Determining if equation is linear in indicated dependent variable

[find_the_fun]

I was stuck on a question and went back to look at an example but couldn't understand the example. It has \(\displaystyle (y-x)dx +4xy dy = 0\) is linear in y because it can be written as \(\displaystyle 4xy'+y=x\)

First of all what are dx and dy doing in the equation? They look to be from the end of an integral. Second, how did the equatin get rewritten like that?

 

[MarkFL]

Re: determining if equation is linear in indicated dependent variable

Did you intend the original expression to instead be the equation:

\(\displaystyle 4x\,dy+(y-x)\,dx=0\) ?

This is in differential form. And yes, integrals also contain a differential (after the integrand usually), to denote with respect to what variable we are integrating.

 

[find_the_fun]

Re: determining if equation is linear in indicated dependent variable

Did you intend the original expression to instead be the equation:

\(\displaystyle 4x\,dy+(y-x)\,dx=0\) ?

This is in differential form. And yes, integrals also contain a differential (after the integrand usually), to denote with respect to what variable we are integrating.

No I didn't inted for the original expression to be that.
So the statement could be rewritten as \(\displaystyle \frac{d}{dx}(y-x)+\frac{d}{dy}4xy=0\) ?

 

[MarkFL]

Re: determining if equation is linear in indicated dependent variable

We cannot take an expression and convert it into an equation.

 

[find_the_fun]

Re: determining if equation is linear in indicated dependent variable

We cannot take an expression and convert it into an equation.

I see what you mean now and yes you were right. Sorry about that. I thought your point was to move terms around and didn't look at the =0 at the end. I should have been more careful.

 

[MarkFL]

Re: determining if equation is linear in indicated dependent variable

There is still a problem, since:

\(\displaystyle (y-x)\,dx +4xy\,dy=0\)

cannot be rewritten as:

\(\displaystyle 4xy'+y=x\)

or in standard linear form:

\(\displaystyle y'+\frac{1}{4x}y=\frac{1}{4}\)

However, the equation:

\(\displaystyle (y-x)\,dx+4x\,dy=0\)

can.

 

[find_the_fun]

Re: determining if equation is linear in indicated dependent variable

View attachment 1275

 

[MarkFL]

Re: determining if equation is linear in indicated dependent variable

Unfortunately, the book contains a typo.

 

[find_the_fun]

Re: determining if equation is linear in indicated dependent variable

Ok well the original question I was working on is

Determine whether the given equation is linear in the indicated dependent variable by matching it with the first differential equation given in (7).

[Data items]
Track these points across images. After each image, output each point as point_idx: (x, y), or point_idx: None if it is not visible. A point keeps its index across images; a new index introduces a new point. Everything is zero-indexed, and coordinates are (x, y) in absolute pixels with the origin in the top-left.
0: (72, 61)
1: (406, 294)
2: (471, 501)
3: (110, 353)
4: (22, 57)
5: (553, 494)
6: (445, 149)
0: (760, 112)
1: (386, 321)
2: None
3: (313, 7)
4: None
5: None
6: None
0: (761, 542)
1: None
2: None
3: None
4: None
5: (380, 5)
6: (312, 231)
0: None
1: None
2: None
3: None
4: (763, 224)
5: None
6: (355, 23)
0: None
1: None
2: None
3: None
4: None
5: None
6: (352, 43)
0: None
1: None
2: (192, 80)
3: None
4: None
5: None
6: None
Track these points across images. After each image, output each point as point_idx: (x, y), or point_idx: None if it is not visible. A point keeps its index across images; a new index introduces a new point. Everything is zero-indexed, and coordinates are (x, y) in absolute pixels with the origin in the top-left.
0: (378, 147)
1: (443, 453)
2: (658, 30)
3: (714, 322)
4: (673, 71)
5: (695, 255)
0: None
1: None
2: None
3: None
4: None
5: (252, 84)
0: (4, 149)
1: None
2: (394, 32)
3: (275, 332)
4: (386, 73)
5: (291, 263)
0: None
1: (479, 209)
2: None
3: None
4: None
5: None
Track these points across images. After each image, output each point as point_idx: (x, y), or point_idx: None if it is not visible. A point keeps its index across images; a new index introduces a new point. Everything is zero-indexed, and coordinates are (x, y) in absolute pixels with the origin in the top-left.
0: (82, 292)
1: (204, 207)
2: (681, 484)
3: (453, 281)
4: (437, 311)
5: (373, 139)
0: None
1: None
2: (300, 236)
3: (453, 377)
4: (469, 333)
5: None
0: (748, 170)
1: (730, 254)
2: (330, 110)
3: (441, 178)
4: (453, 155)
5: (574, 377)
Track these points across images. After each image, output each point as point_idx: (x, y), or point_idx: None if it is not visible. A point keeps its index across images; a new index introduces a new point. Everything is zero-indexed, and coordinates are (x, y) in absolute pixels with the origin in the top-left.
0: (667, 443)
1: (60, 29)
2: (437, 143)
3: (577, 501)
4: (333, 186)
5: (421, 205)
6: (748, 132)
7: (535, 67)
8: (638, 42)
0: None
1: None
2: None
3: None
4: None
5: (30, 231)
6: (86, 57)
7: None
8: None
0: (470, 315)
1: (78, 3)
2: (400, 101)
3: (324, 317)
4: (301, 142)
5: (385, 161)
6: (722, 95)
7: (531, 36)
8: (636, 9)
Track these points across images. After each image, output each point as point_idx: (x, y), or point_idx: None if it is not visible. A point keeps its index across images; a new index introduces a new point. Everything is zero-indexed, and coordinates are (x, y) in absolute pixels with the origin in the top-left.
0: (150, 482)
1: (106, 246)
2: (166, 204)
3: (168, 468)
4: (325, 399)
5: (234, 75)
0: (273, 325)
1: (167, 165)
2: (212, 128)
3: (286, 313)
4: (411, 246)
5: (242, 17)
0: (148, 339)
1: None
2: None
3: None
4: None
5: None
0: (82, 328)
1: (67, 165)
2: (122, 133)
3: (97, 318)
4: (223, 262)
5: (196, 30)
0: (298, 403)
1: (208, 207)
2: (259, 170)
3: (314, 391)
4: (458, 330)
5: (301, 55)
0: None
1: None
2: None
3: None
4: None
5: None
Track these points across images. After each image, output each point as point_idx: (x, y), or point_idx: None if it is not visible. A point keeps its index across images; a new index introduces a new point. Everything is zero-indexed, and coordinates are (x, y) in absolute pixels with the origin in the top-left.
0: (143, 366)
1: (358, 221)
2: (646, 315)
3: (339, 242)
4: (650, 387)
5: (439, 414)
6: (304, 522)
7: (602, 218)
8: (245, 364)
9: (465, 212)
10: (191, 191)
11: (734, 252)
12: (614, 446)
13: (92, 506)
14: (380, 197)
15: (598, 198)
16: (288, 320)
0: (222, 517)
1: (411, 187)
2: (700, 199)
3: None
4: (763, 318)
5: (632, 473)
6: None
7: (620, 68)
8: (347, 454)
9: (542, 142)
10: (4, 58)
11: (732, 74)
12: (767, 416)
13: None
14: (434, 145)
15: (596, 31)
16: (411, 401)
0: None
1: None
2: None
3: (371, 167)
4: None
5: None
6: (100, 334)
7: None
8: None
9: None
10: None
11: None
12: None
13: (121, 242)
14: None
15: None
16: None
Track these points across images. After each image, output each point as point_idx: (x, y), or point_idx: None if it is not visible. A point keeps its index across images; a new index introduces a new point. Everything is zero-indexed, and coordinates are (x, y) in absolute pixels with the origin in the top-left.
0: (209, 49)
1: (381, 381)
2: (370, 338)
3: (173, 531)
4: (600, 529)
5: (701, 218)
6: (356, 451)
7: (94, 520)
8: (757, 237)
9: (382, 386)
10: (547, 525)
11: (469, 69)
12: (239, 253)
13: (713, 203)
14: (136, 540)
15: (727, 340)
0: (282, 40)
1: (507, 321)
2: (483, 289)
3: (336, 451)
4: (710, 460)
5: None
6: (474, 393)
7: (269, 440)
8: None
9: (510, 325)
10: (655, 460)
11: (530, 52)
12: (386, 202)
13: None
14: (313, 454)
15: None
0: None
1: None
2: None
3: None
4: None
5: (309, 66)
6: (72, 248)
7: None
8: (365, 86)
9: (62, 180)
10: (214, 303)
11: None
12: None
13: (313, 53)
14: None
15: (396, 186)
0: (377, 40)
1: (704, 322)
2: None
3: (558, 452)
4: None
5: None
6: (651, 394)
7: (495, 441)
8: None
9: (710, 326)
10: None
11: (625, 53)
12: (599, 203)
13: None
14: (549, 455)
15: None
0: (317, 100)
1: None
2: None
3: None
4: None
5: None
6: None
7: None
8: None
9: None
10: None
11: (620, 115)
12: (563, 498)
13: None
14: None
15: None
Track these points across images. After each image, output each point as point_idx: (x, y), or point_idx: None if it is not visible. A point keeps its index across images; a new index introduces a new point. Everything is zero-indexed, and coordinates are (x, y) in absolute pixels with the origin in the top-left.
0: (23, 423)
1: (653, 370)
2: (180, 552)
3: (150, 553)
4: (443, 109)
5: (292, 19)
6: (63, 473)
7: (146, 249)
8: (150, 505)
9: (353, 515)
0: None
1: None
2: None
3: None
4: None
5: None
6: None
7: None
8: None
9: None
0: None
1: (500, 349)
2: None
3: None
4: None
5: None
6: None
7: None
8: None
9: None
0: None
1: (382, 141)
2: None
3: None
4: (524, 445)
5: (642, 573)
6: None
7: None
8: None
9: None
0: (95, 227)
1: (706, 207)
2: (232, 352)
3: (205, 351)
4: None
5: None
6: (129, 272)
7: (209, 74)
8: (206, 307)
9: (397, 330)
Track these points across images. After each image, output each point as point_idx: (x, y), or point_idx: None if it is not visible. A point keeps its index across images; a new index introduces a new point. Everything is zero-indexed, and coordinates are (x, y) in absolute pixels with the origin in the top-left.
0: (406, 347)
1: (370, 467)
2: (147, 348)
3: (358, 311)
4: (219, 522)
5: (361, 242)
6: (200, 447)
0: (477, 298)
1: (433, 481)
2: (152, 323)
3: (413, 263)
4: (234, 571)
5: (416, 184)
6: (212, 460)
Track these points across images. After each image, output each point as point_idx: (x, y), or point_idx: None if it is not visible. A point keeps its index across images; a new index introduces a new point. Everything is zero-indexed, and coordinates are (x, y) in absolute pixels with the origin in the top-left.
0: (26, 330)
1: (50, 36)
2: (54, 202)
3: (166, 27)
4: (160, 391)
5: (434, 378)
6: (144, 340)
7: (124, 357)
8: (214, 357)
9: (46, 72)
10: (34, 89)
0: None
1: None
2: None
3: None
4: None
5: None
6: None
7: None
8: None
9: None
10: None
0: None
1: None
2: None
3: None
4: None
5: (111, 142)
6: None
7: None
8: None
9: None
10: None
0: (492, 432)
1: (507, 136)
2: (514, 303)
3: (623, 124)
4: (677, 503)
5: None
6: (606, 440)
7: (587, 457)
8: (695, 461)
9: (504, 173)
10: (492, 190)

> **AIM 1**
In the forum thread on linear differential equations, what does MarkFL say the book contains?
> **AIM 2**
Rewrite the point visibility listing from its first line through the line holding "5: (380, 5)", inclusive, substituting "upper-left" for "top-left" and leaving everything else unchanged.

> **FINISHED ANSWER 1**
A typo.

> **FINISHED ANSWER 2**
Track these points across images. After each image, output each point as point_idx: (x, y), or point_idx: None if it is not visible. A point keeps its index across images; a new index introduces a new point. Everything is zero-indexed, and coordinates are (x, y) in absolute pixels with the origin in the upper-left.
0: (72, 61)
1: (406, 294)
2: (471, 501)
3: (110, 353)
4: (22, 57)
5: (553, 494)
6: (445, 149)
0: (760, 112)
1: (386, 321)
2: None
3: (313, 7)
4: None
5: None
6: None
0: (761, 542)
1: None
2: None
3: None
4: None
5: (380, 5)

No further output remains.